It is pretty impressive/crazy how well CDM and SR3 work together to go from 32x32 to 256x256 e.g. the Irish Setter. How could the algos possibly know the lighter coloring (due to breed or lighting) between the dog's eyes?! It's basically inventing pixels
Even basic upscaling algorithms can guess a surprising amount of detail.
When I was putting together a simple and fast method, a while back, I compared my own to the very, very, basic and ended up with this [0].
The far left is the original, the others are just shifting the scale percentage. There's a surprising amount of detail kept, even though all of the algorithms were pushed way beyond what should be considered their limits. (Purposefully - to expose bias that was easier to analyse.)
If we start with multiple source images that are "small" (by some definition of small) perturbations of each other and upscale them, what can be said about the results?
Some of the images in the article seemed to be high-res images that where downscaled to low-res (and it makes sense to see how the upscalling process changes the original), but wouldn't that make it easier for the ML to revert the downscaling process rather than taking an original low-res photo and upscale it?

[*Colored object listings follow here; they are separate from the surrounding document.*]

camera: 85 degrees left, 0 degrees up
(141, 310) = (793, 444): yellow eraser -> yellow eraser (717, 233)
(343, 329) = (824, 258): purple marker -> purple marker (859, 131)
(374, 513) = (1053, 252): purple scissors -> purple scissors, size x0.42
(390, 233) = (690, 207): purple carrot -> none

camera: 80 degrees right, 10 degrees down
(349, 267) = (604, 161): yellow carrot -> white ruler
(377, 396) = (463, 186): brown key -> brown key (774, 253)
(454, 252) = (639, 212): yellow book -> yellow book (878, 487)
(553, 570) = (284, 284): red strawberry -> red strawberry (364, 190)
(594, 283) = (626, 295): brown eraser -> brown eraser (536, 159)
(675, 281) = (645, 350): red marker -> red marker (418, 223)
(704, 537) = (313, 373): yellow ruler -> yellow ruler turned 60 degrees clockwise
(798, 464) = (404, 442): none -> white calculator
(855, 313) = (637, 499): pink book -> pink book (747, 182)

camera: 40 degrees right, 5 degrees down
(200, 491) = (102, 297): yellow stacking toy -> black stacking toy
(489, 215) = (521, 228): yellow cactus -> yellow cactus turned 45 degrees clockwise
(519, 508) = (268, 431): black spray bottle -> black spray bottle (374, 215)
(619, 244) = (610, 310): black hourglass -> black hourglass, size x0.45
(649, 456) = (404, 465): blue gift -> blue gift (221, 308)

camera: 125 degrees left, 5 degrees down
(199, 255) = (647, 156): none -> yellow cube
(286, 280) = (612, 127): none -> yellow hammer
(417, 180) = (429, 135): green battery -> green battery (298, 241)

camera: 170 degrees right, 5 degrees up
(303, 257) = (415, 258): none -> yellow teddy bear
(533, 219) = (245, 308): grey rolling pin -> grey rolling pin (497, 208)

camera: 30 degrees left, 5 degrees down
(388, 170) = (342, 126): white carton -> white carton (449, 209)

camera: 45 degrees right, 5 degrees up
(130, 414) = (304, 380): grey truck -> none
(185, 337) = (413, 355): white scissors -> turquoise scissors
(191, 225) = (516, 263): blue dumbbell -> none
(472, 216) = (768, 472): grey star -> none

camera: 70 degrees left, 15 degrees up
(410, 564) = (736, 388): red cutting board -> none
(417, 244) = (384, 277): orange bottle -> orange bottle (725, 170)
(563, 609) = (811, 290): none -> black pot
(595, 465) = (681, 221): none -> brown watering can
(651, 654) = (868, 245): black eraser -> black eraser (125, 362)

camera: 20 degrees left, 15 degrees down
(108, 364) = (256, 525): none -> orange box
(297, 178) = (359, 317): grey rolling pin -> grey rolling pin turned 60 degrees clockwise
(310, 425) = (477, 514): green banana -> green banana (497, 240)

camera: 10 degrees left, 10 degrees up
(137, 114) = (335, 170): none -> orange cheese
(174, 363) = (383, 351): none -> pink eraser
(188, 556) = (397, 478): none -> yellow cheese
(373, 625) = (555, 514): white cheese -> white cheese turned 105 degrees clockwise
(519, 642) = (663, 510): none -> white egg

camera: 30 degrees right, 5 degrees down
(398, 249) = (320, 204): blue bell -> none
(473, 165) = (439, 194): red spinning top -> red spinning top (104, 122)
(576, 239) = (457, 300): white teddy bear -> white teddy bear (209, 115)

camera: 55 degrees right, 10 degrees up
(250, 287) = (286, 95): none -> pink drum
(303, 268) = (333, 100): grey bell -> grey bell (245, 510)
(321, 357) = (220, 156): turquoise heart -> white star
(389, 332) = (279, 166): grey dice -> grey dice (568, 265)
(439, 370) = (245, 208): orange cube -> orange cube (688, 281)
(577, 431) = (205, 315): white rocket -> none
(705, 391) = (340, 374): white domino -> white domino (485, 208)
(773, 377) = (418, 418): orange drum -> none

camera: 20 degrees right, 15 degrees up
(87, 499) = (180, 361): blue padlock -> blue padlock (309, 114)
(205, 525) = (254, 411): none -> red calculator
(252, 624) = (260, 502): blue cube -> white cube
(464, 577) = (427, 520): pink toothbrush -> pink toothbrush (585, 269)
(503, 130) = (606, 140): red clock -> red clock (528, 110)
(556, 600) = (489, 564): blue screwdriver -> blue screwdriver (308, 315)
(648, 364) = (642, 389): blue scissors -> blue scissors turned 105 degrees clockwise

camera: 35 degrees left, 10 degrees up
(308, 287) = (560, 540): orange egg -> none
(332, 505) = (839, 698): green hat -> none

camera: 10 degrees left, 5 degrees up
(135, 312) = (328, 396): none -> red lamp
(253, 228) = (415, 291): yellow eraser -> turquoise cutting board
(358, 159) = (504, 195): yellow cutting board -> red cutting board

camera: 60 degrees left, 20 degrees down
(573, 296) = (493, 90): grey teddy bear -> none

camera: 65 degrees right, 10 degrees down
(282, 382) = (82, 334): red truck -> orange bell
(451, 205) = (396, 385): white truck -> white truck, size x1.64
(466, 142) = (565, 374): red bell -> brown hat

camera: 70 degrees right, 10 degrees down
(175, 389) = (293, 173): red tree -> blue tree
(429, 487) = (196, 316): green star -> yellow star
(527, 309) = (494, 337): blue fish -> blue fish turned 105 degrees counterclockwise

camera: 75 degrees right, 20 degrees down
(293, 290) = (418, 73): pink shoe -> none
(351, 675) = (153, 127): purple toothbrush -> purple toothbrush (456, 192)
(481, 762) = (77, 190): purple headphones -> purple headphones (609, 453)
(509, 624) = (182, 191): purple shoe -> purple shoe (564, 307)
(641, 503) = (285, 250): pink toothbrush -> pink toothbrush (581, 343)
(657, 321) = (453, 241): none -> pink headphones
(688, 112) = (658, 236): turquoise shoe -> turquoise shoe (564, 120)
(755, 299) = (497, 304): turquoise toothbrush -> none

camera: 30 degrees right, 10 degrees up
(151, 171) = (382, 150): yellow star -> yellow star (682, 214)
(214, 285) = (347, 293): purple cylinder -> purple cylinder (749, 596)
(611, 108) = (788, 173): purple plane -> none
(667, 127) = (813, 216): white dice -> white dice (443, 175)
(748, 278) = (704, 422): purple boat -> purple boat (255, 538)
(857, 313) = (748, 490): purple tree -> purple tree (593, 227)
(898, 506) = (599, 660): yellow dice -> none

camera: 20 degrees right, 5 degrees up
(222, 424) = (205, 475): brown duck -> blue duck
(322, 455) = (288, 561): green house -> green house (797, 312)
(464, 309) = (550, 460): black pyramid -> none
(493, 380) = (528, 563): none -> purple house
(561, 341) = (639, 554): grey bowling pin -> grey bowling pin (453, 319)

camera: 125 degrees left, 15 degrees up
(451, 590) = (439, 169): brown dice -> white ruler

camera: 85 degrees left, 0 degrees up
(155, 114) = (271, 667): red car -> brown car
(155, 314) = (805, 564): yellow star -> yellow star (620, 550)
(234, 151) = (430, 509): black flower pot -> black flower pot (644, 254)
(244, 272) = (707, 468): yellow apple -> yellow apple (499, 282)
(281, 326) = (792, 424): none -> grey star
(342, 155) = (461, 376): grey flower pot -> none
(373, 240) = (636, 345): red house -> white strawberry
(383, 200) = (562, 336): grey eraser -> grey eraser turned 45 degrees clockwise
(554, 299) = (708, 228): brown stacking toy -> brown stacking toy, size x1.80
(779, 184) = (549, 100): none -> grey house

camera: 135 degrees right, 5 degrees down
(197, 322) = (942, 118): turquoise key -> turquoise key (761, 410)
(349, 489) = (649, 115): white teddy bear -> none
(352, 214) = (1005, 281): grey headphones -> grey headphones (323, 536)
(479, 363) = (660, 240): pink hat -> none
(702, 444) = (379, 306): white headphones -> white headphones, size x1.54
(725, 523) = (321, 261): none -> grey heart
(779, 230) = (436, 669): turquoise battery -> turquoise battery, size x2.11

This is true. Downscaling an image and then training a neural network to scale it back up is the way single-image superresolution systems typically work.
Research papers need to evaluate their models, and how can you evaluate a scaled-up image unless you have the original ground truth to compare it to?
This can introduce a dataset shift bias. For example, if you train a network to upscale 1080p movie frames to 4k, the results might be disappointing when you try to scale 4k to 8k.